Just this afternoon, I met with all school administrators to discuss the best way to get information out to concerned parents in instances like those we are facing today. We understand that parents want to be reassured that we are being vigilant and responsible; at the same time, we don’t want to broadcast to the public (such as through social media) the details of all the security measures that we have in place. Your principals will share some resources that may be helpful in discussing with your children their concerns and worries about the recent shooting in Florida. In the case of reassuring young children, we believe that parents can be the most effective conveyors of frightening news.

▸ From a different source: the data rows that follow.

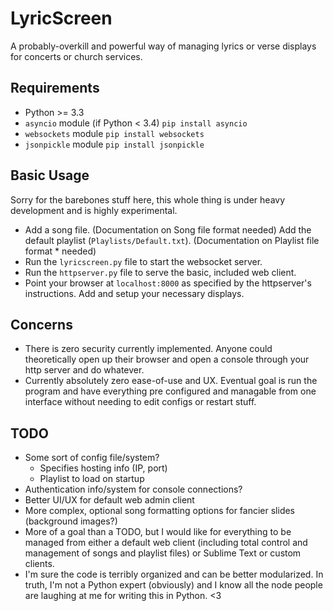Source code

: # LyricScreen

A probably-overkill and powerful way of managing lyrics or verse displays for concerts or church services. 

## Requirements

* Python >= 3.3
* `asyncio` module (if Python < 3.4) `pip install asyncio`
* `websockets` module `pip install websockets`
* `jsonpickle` module `pip install jsonpickle`

## Basic Usage

Sorry for the barebones stuff here, this whole thing is under heavy development and is highly experimental. 

* Add a song file. (Documentation on Song file format needed)
Add the default playlist (`Playlists/Default.txt`). (Documentation on Playlist file format * needed)
* Run the `lyricscreen.py` file to start the websocket server.
* Run the `httpserver.py` file to serve the basic, included web client.
* Point your browser at `localhost:8000` as specified by the httpserver's instructions. 
Add and setup your necessary displays.

## Concerns

* There is zero security currently implemented. Anyone could theoretically open up their browser and open a console through your http server and do whatever. 
* Currently absolutely zero ease-of-use and UX. Eventual goal is run the program and have everything pre configured and managable from one interface without needing to edit configs or restart stuff. 

## TODO

* Some sort of config file/system?
	* Specifies hosting info (IP, port)
	* Playlist to load on startup
* Authentication info/system for console connections?
* Better UI/UX for default web admin client
* More complex, optional song formatting options for fancier slides (background images?) 
* More of a goal than a TODO, but I would like for everything to be managed from either a default web client (including total control and management of songs and playlist files) or Sublime Text or custom clients.
* I'm sure the code is terribly organized and can be better modularized. In truth, I'm not a Python expert (obviously) and I know all the node people are laughing at me for writing this in Python. <3

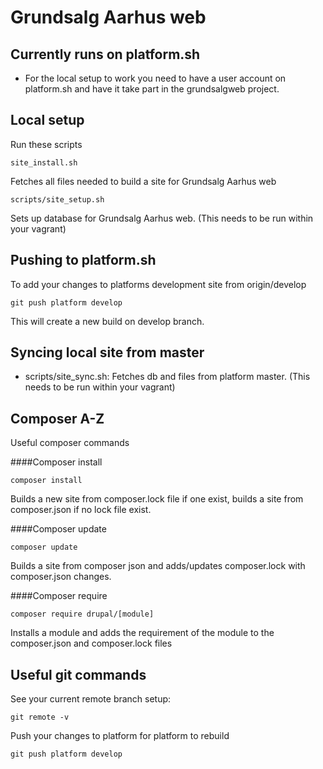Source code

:# Grundsalg Aarhus web

## Currently runs on platform.sh
- For the local setup to work you need to have a user account on platform.sh and have it take part in the grundsalgweb project.

## Local setup
Run these scripts

    site_install.sh

Fetches all files needed to build a site for Grundsalg Aarhus web

    scripts/site_setup.sh

Sets up database for Grundsalg Aarhus web. (This needs to be run within your vagrant)


## Pushing to platform.sh
To add your changes to platforms development site from origin/develop

    git push platform develop

This will create a new build on develop branch.

## Syncing local site from master
- scripts/site_sync.sh: Fetches db and files from platform master. (This needs to be run within your vagrant)

## Composer A-Z
Useful composer commands

####Composer install

    composer install

Builds a new site from composer.lock file if one exist, builds a site from composer.json if no lock file exist.

####Composer update

    composer update

Builds a site from composer json and adds/updates composer.lock with composer.json changes.

####Composer require

    composer require drupal/[module]

Installs a module and adds the requirement of the module to the composer.json and composer.lock files


## Useful git commands
See your current remote branch setup:

    git remote -v

Push your changes to platform for platform to rebuild

    git push platform develop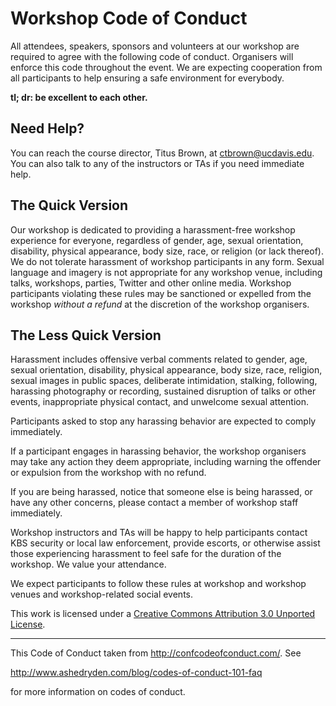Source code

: Workshop Code of Conduct
========================

All attendees, speakers, sponsors and volunteers at our workshop
are required to agree with the following code of conduct. Organisers
will enforce this code throughout the event. We are expecting
cooperation from all participants to help ensuring a safe environment
for everybody.

**tl; dr: be excellent to each other.**

Need Help?
----------

You can reach the course director, Titus Brown, at ctbrown@ucdavis.edu. 
You can also talk to any of the instructors or TAs if you need immediate help. 

The Quick Version
-----------------

Our workshop is dedicated to providing a harassment-free workshop
experience for everyone, regardless of gender, age, sexual
orientation, disability, physical appearance, body size, race, or
religion (or lack thereof). We do not tolerate harassment of workshop
participants in any form. Sexual language and imagery is not
appropriate for any workshop venue, including talks, workshops,
parties, Twitter and other online media. Workshop participants
violating these rules may be sanctioned or expelled from the workshop
*without a refund* at the discretion of the workshop
organisers.

The Less Quick Version
----------------------

Harassment includes offensive verbal comments related to gender, age,
sexual orientation, disability, physical appearance, body size, race,
religion, sexual images in public spaces, deliberate intimidation,
stalking, following, harassing photography or recording, sustained
disruption of talks or other events, inappropriate physical contact,
and unwelcome sexual attention.

Participants asked to stop any harassing behavior are expected to
comply immediately.

If a participant engages in harassing behavior, the workshop
organisers may take any action they deem appropriate, including
warning the offender or expulsion from the workshop with no refund.

If you are being harassed, notice that someone else is being harassed,
or have any other concerns, please contact a member of workshop
staff immediately.

Workshop instructors and TAs will be happy to help participants
contact KBS security or local law enforcement, provide escorts, or
otherwise assist those experiencing harassment to feel safe for the
duration of the workshop. We value your attendance.

We expect participants to follow these rules at workshop and workshop
venues and workshop-related social events.

This work is licensed under a [Creative Commons Attribution 3.0
Unported License](http://confcodeofconduct.com).

----

This Code of Conduct taken from http://confcodeofconduct.com/. See

http://www.ashedryden.com/blog/codes-of-conduct-101-faq

for more information on codes of conduct.
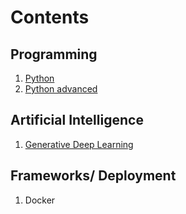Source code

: # Contents

## Programming

1. [Python ](Python/Python.md)
2. [Python advanced](python/advanced-python.md)

## Artificial Intelligence

1. [Generative Deep Learning](https://github.com/Abhijithm2447/documentation/tree/master/GDL)

## Frameworks/ Deployment

1. Docker
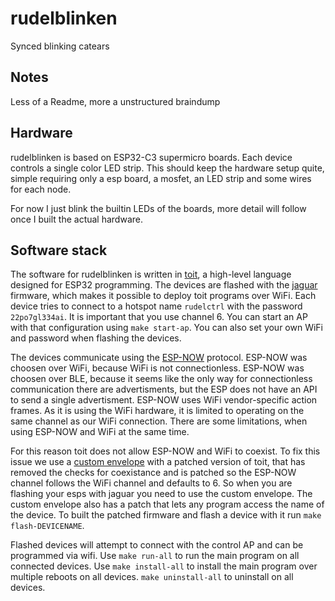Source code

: # rudelblinken

Synced blinking catears

## Notes

Less of a Readme, more a unstructured braindump

## Hardware

rudelblinken is based on ESP32-C3 supermicro boards. Each device controls a single color LED strip. This should keep the hardware setup quite, simple requiring only a esp board, a mosfet, an LED strip and some wires for each node.

For now I just blink the builtin LEDs of the boards, more detail will follow once I built the actual hardware.

## Software stack

The software for rudelblinken is written in [toit](https://toitlang.org/), a high-level language designed for ESP32 programming. The devices are flashed with the [jaguar](https://github.com/toitlang/jaguar) firmware, which makes it possible to deploy toit programs over WiFi. Each device tries to connect to a hotspot name `rudelctrl` with the password `22po7gl334ai`. It is important that you use channel 6. You can start an AP with that configuration using `make start-ap`. You can also set your own WiFi and password when flashing the devices.

The devices communicate using the [ESP-NOW](https://docs.espressif.com/projects/esp-idf/en/stable/esp32/api-reference/network/esp_now.html) protocol. ESP-NOW was choosen over WiFi, because WiFi is not connectionless. ESP-NOW was choosen over BLE, because it seems like the only way for connectionless communication there are advertisments, but the ESP does not have an API to send a single advertisment. ESP-NOW uses WiFi vendor-specific action frames. As it is using the WiFi hardware, it is limited to operating on the same channel as our WiFi connection. There are some limitations, when using ESP-NOW and WiFi at the same time.

For this reason toit does not allow ESP-NOW and WiFi to coexist. To fix this issue we use a [custom envelope](https://github.com/zebreus/toit-envelope-with-espnow) with a patched version of toit, that has removed the checks for coexistance and is patched so the ESP-NOW channel follows the WiFi channel and defaults to 6. So when you are flashing your esps with jaguar you need to use the custom envelope. The custom envelope also has a patch that lets any program access the name of the device. To built the patched firmware and flash a device with it run `make flash-DEVICENAME`.

Flashed devices will attempt to connect with the control AP and can be programmed via wifi. Use `make run-all` to run the main program on all connected devices. Use `make install-all` to install the main program over multiple reboots on all devices. `make uninstall-all` to uninstall on all devices.

##
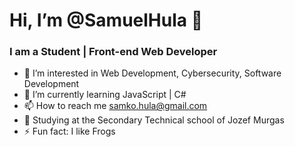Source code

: # Hi, I’m @SamuelHula 👋


### I am a Student | Front-end Web Developer

- 👀 I’m interested in Web Development, Cybersecurity, Software Development
- 🌱 I’m currently learning JavaScript | C#
- 📫 How to reach me samko.hula@gmail.com
- 🏫 Studying at the Secondary Technical school of Jozef Murgas
- ⚡ Fun fact: I like Frogs
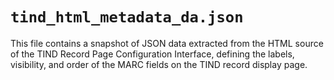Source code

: # `tind_html_metadata_da.json`

This file contains a snapshot of JSON data extracted from the HTML source of the 
TIND Record Page Configuration Interface, defining the labels, visibility, and
order of the MARC fields on the TIND record display page.
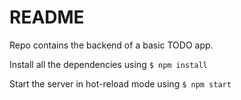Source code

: 

# README

Repo contains the backend of a basic TODO app.

Install all the dependencies using  `$ npm install`

Start the server in hot-reload mode using  `$ npm start`

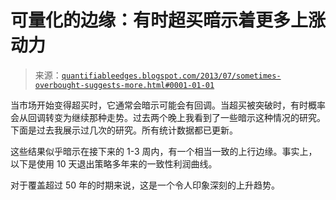 <!--yml

分类：未分类

日期：2024-05-18 08:41:01

-->

# 可量化的边缘：有时超买暗示着更多上涨动力

> 来源：[`quantifiableedges.blogspot.com/2013/07/sometimes-overbought-suggests-more.html#0001-01-01`](http://quantifiableedges.blogspot.com/2013/07/sometimes-overbought-suggests-more.html#0001-01-01)

当市场开始变得超买时，它通常会暗示可能会有回调。当超买被突破时，有时概率会从回调转变为继续那种走势。过去两个晚上我看到了一些暗示这种情况的研究。下面是过去我展示过几次的研究。所有统计数据都已更新。

这些结果似乎暗示在接下来的 1-3 周内，有一个相当一致的上行边缘。事实上，以下是使用 10 天退出策略多年来的一致性利润曲线。

对于覆盖超过 50 年的时期来说，这是一个令人印象深刻的上升趋势。
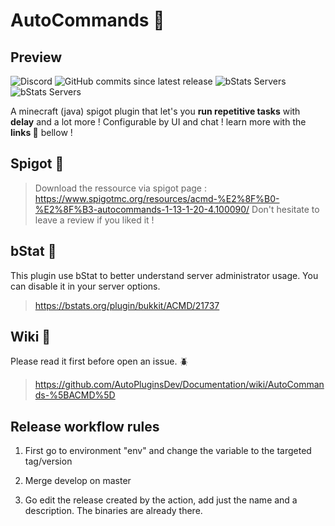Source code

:# AutoCommands 🤖

## Preview

<img alt="Discord" src="https://img.shields.io/discord/944007562938957824?style=for-the-badge&logo=discord&link=https%3A%2F%2Fdiscord.gg%2FsV2KxsGJHN">
<img alt="GitHub commits since latest release" src="https://img.shields.io/github/commits-since/lumi-git/autocommands/latest?style=for-the-badge">
<img alt="bStats Servers" src="https://img.shields.io/bstats/servers/21737?style=for-the-badge&label=number%20of%20servers%20currently%20using%20ACMD">
<img alt="bStats Servers" src="https://img.shields.io/bstats/players/21737?style=for-the-badge&label=number%20of%20players%20currently%20using%20ACMD">


A minecraft (java) spigot plugin that let's you **run repetitive tasks** with **delay** and a lot more ! Configurable by UI and chat ! learn more with the **links 🔗** bellow ! 

## Spigot 🔗
>Download the ressource via spigot page :
https://www.spigotmc.org/resources/acmd-%E2%8F%B0-%E2%8F%B3-autocommands-1-13-1-20-4.100090/
Don't hesitate to leave a review if you liked it !

## bStat 🔗
This plugin use bStat to better understand server administrator usage. You can disable it in your server options.
>https://bstats.org/plugin/bukkit/ACMD/21737

## Wiki 🔗
Please read it first before open an issue. 🪲
>https://github.com/AutoPluginsDev/Documentation/wiki/AutoCommands-%5BACMD%5D

## Release workflow rules

1. First go to environment "env" and change the variable to the targeted tag/version 

2. Merge develop on master

3. Go edit the release created by the action, add just the name and a description. The binaries are already there.





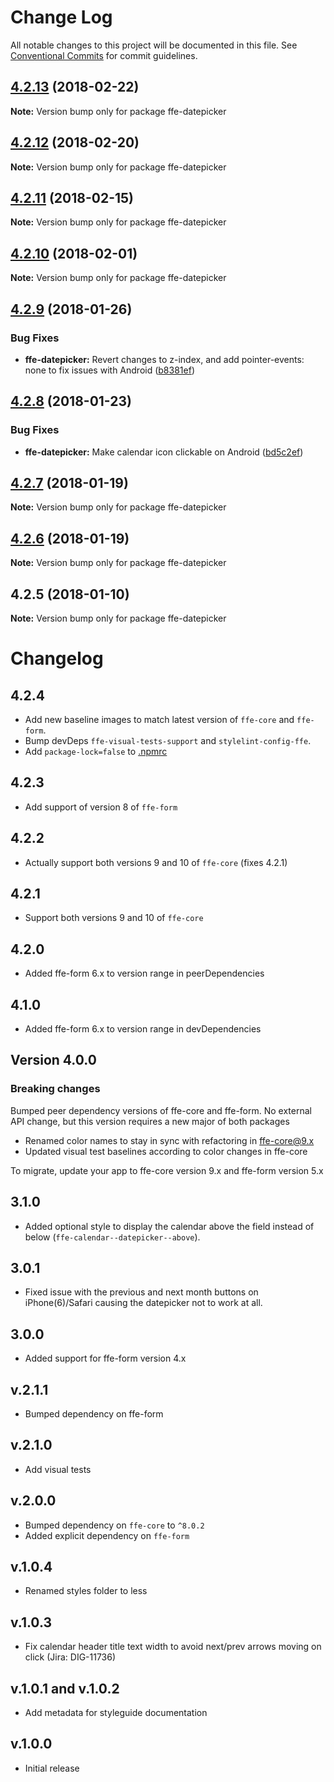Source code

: # Change Log

All notable changes to this project will be documented in this file.
See [Conventional Commits](https://conventionalcommits.org) for commit guidelines.

<a name="4.2.13"></a>
## [4.2.13](***REMOVED***) (2018-02-22)




**Note:** Version bump only for package ffe-datepicker

<a name="4.2.12"></a>
## [4.2.12](***REMOVED***) (2018-02-20)




**Note:** Version bump only for package ffe-datepicker

<a name="4.2.11"></a>
## [4.2.11](***REMOVED***) (2018-02-15)




**Note:** Version bump only for package ffe-datepicker

<a name="4.2.10"></a>
## [4.2.10](***REMOVED***) (2018-02-01)




**Note:** Version bump only for package ffe-datepicker

<a name="4.2.9"></a>
## [4.2.9](***REMOVED***) (2018-01-26)


### Bug Fixes

* **ffe-datepicker:** Revert changes to z-index, and add pointer-events: none to fix issues with Android ([b8381ef](***REMOVED***))




<a name="4.2.8"></a>
## [4.2.8](***REMOVED***) (2018-01-23)


### Bug Fixes

* **ffe-datepicker:** Make calendar icon clickable on Android ([bd5c2ef](***REMOVED***))




<a name="4.2.7"></a>
## [4.2.7](***REMOVED***) (2018-01-19)




**Note:** Version bump only for package ffe-datepicker

<a name="4.2.6"></a>
## [4.2.6](***REMOVED***) (2018-01-19)




**Note:** Version bump only for package ffe-datepicker

<a name="4.2.5"></a>
## 4.2.5 (2018-01-10)




**Note:** Version bump only for package ffe-datepicker

# Changelog

## 4.2.4
* Add new baseline images to match latest version of `ffe-core` and `ffe-form`.
* Bump devDeps `ffe-visual-tests-support` and `stylelint-config-ffe`.
* Add `package-lock=false` to [.npmrc](.npmrc)

## 4.2.3
* Add support of version 8 of `ffe-form`

## 4.2.2
* Actually support both versions 9 and 10 of `ffe-core` (fixes 4.2.1)

## 4.2.1
* Support both versions 9 and 10 of `ffe-core`

## 4.2.0
* Added ffe-form 6.x to version range in peerDependencies

## 4.1.0
* Added ffe-form 6.x to version range in devDependencies

## Version 4.0.0

### Breaking changes

Bumped peer dependency versions of ffe-core and ffe-form. No external API change, but this version requires a new major of both packages

* Renamed color names to stay in sync with refactoring in ffe-core@9.x
* Updated visual test baselines according to color changes in ffe-core

To migrate, update your app to ffe-core version 9.x and ffe-form version 5.x

## 3.1.0
* Added optional style to display the calendar above the field instead of below (`ffe-calendar--datepicker--above`).

## 3.0.1
* Fixed issue with the previous and next month buttons on iPhone(6)/Safari causing the datepicker not to work at all.

## 3.0.0
* Added support for ffe-form version 4.x

## v.2.1.1
* Bumped dependency on ffe-form

## v.2.1.0
* Add visual tests

## v.2.0.0
* Bumped dependency on `ffe-core` to `^8.0.2`
* Added explicit dependency on `ffe-form`

## v.1.0.4
* Renamed styles folder to less

## v.1.0.3
* Fix calendar header title text width to avoid next/prev arrows moving on click (Jira: DIG-11736)

## v.1.0.1 and v.1.0.2
* Add metadata for styleguide documentation

## v.1.0.0
* Initial release
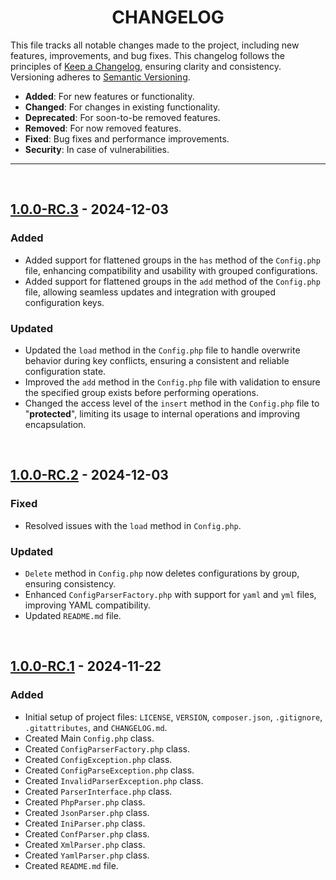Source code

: <h1 align="center" id="top">
    <b>CHANGELOG</b>
</h1>

This file tracks all notable changes made to the project, including new features, improvements, and bug fixes. This changelog follows the principles of [Keep a Changelog](https://keepachangelog.com/en/1.1.0/), ensuring clarity and consistency. Versioning adheres to [Semantic Versioning](https://semver.org/spec/v2.0.0.html).


- **Added**: For new features or functionality.
- **Changed**: For changes in existing functionality.
- **Deprecated**: For soon-to-be removed features.
- **Removed**: For now removed features.
- **Fixed**: Bug fixes and performance improvements.
- **Security**: In case of vulnerabilities.

---
<!-- 
## [Unreleased]



-->

&nbsp;

<!-- 
# 
----------------------------- -->
## [1.0.0-RC.3] - 2024-12-03

### Added
- Added support for flattened groups in the `has` method of the `Config.php` file, enhancing compatibility and usability with grouped configurations.
- Added support for flattened groups in the `add` method of the `Config.php` file, allowing seamless updates and integration with grouped configuration keys.

### Updated
- Updated the `load` method in the `Config.php` file to handle overwrite behavior during key conflicts, ensuring a consistent and reliable configuration state.
- Improved the `add` method in the `Config.php` file with validation to ensure the specified group exists before performing operations.
- Changed the access level of the `insert` method in the `Config.php` file to "**protected**", limiting its usage to internal operations and improving encapsulation.

&nbsp;

<!-- 
# 
----------------------------- -->
## [1.0.0-RC.2] - 2024-12-03

### Fixed
- Resolved issues with the `load` method in `Config.php`.

### Updated
- `Delete` method in `Config.php` now deletes configurations by group, ensuring consistency.
- Enhanced `ConfigParserFactory.php` with support for `yaml` and `yml` files, improving YAML compatibility.
- Updated `README.md` file.

&nbsp;

<!-- 
# 
----------------------------- -->
## [1.0.0-RC.1] - 2024-11-22

### Added
- Initial setup of project files: `LICENSE`, `VERSION`, `composer.json`, `.gitignore`, `.gitattributes`, and `CHANGELOG.md`.
- Created Main `Config.php` class.
- Created `ConfigParserFactory.php` class.
- Created `ConfigException.php` class.
- Created `ConfigParseException.php` class.
- Created `InvalidParserException.php` class.
- Created `ParserInterface.php` class.
- Created `PhpParser.php` class.
- Created `JsonParser.php` class.
- Created `IniParser.php` class.
- Created `ConfParser.php` class.
- Created `XmlParser.php` class.
- Created `YamlParser.php` class.
- Created `README.md` file.

<!-- 
# UNRELEASED
----------------------------- -->
[unreleased]: https://github.com/jamesgober/Config/compare/v1.0.0-RC.3...HEAD

[1.0.0-RC.3]: https://github.com/jamesgober/Config/compare/v1.0.0-RC.2...v1.0.0-RC.3
[1.0.0-RC.2]: https://github.com/jamesgober/Config/compare/v1.0.0-Rc.1...v1.0.0-RC.2
[1.0.0-RC.1]: https://github.com/jamesgober/Config/releases/tag/v1.0.0-RC.1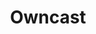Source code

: ---
draft: false
title: Owncast
content:
  id: owncast
  name: Owncast
  logo: /images/applications/forum-community/owncast/logo.png
  website: https://owncast.online/
  iframe_website: /website-iframe/applications/forum-community/owncast
  dashboardImage: /images/applications/forum-community/owncast/screenshot-1.png
  short_description: Owncast is a free and open source live video and web chat server for use with existing popular broadcasting software.
  description: Owncast is an open source, self-hosted, decentralized, single user live video streaming and chat server for running your own live streams similar in style to the large mainstream options. It offers complete ownership over your content, interface, moderation and audience
  features:
    - title: Self hosted and independent
      description: Have complete control and ownership over your stream, allowing you to create the content and community you want.
    - title: Chat
      description: Manage your app users and handle email/password and OAuth2 sign ups (Google, Facebook, GitHub, GitLab) without the hassle The frictionless built-in chat allows your viewers to be a part of the action. Include custom emotes and build chat bots to encourage engagement from your viewers.
    - title: Works with your software
      description: Point your existing broadcasting software at your Owncast server and begin streaming.
    - title: External storage
      description: Owncast can work with different storage providers to optionally scale your videos to many viewers using only low-powered hardware.
  screenshots:
    - /images/applications/forum-community/owncast/screenshot-1.png
    - /images/applications/forum-community/owncast/screenshot-2.png
---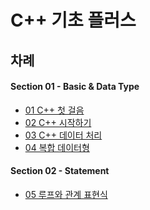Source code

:# C++ 기초 플러스


## 차례

#### Section 01 - Basic & Data Type

- <a href="01_cpp_intro.md">01 C++ 첫 걸음</a>
- <a href="02_cpp_basic.md">02 C++ 시작하기</a>
- <a href="03_data_process.md">03 C++ 데이터 처리</a>
- <a href="04_complex_data.md">04 복합 데이터형</a>

#### Section 02 - Statement 

- <a href="05_loop.md">05 루프와 관계 표현식</a>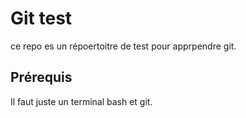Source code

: # Git test

ce repo es un répoertoitre de test pour apprpendre git.

## Prérequis 

Il faut juste un terminal bash et git.
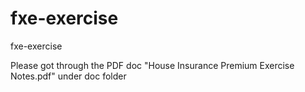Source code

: # fxe-exercise
fxe-exercise

Please got through the PDF doc "House Insurance Premium Exercise Notes.pdf" under doc folder
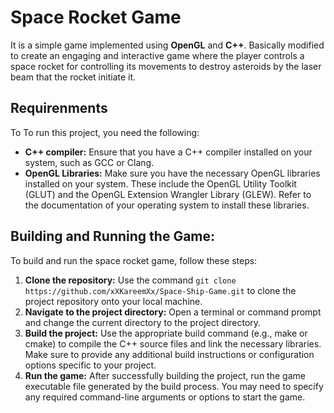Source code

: # Space Rocket Game
It is a simple game implemented using **OpenGL** and **C++**. Basically modified to create an engaging and interactive game where the player controls a space rocket for controlling its movements to destroy asteroids by the laser beam that the rocket initiate it. 
## Requirenments
To To run this project, you need the following:
- **C++ compiler:** Ensure that you have a C++ compiler installed on your system, such as GCC or Clang.
- **OpenGL Libraries:** Make sure you have the necessary OpenGL libraries installed on your system. These include the OpenGL Utility Toolkit (GLUT) and the OpenGL Extension Wrangler Library (GLEW). Refer to the documentation of your operating system to install these libraries.

## Building and Running the Game:
To build and run the space rocket game, follow these steps:
1. **Clone the repository:** Use the command `git clone https://github.com/xXKareemXx/Space-Ship-Game.git` to clone the project repository onto your local machine.
2. **Navigate to the project directory:** Open a terminal or command prompt and change the current directory to the project directory.
3. **Build the project:** Use the appropriate build command (e.g., make or cmake) to compile the C++ source files and link the necessary libraries. Make sure to provide any additional build instructions or configuration options specific to your project.
4. **Run the game:** After successfully building the project, run the game executable file generated by the build process. You may need to specify any required command-line arguments or options to start the game.
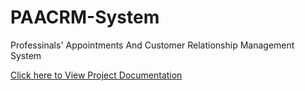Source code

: # PAACRM-System
Professinals' Appointments And Customer Relationship Management System

<a href="https://drive.google.com/file/d/0BwSWVFJc6ggWcDdlWmdSM3p0ZDh4UWxuNUZtcC1SUkg2d0hV/view?usp=sharing">Click here to View Project Documentation</a>
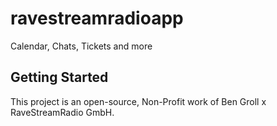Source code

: # ravestreamradioapp

Calendar, Chats, Tickets and more

## Getting Started

This project is an open-source, Non-Profit work of Ben Groll x RaveStreamRadio GmbH.
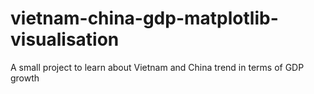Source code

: # vietnam-china-gdp-matplotlib-visualisation
A small project to learn about Vietnam and China trend in terms of GDP growth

Please reach out to the principals if you have specific concerns or need for details about security precautions in your child’s school.
As our country mourns the recent tragedy, my emotions are many and they include feelings of such frustration (and even anger). We have so many collaborative spirits and bright minds and caring souls in our midst. So, it is hard for me to believe that we can’t find a way to come together on protecting Second Amendment rights while at the same time keeping inappropriate weapons out of the hands of dangerous, unstable, or irresponsible individuals. As well, I believe we just need to do more about providing resources for addressing mental health issues, including finding ways to balance the rights of the mentally ill with the rights of the general public to be safe and secure. Children have rights too! As adults, we all have a responsibility to protect them and we need to band together to hold our lawmakers more accountable for advocating for the rights of children and young adults. It’s time. We have delayed doing what’s right for too long.
Let’s use this upcoming break to be grateful for the safe community that we have enjoyed but also to be thoughtful about how we can play a role in providing that same kind of secure school environment for all children and youth.